### Seitenauszug
◆ ◆ ◆

# taz.de -- Sozialdrama „Milestone“ aus Indien: Jenseits von Bollywood
       
       > Im Netflix-Film „Milestone“ geht es um die Existenzsorgen eines alternden
       > Truckers. Er zeigt, was das Indie-Kino aus Indien so stark macht.
       
 (IMG) Bild: Fürchtet die eigene Abwrackung: Lkw-Fahrer Ghalib (Suvinder Vicky) im Netflix-Drama „Milestone“
       
       Lange unterwegs zu sein bedeutet nicht unbedingt, dass man vorankommt.
       Zumal in einem Riesenland wie Indien, zumal in einem Beruf wie dem des
       Lkw-Fahrers. Als „Trucker“ erlebte er im US-amerikanischen 70er-Jahre-Kino
       eine Ära der mythischen Aufladung, aber spätestens seit der neoliberale
       Begriff der „Logistics“ seine vernebelnde Schirmherrschaft über alles, was
       Warentransport ist, ausgebreitet hat, ist es damit vorbei.

◆ ◆ ◆

### Gegebene Daten
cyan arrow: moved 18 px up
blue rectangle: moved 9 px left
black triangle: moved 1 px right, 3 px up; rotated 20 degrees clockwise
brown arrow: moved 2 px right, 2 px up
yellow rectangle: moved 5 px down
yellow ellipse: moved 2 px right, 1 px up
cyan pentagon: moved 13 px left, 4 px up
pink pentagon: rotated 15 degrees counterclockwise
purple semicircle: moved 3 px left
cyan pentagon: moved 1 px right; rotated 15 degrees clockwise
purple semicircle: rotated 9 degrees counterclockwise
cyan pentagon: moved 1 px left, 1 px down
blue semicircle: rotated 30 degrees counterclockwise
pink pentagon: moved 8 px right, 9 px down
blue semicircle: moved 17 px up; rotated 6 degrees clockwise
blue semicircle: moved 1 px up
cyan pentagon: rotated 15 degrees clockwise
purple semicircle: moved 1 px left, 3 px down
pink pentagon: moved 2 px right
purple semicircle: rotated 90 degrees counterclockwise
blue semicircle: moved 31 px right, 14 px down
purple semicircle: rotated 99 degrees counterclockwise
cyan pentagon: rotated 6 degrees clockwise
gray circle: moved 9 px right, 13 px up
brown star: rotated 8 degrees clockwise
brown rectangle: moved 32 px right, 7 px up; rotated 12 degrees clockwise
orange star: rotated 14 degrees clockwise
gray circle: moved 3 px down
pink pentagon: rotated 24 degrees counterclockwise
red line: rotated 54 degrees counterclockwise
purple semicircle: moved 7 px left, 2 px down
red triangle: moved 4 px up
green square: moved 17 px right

◆ ◆ ◆

### Aufgabenstellung
Worum geht es laut Seitenauszug im Netflix-Film „Milestone“?

### Ergebnis
Um die Existenzsorgen eines alternden Truckers.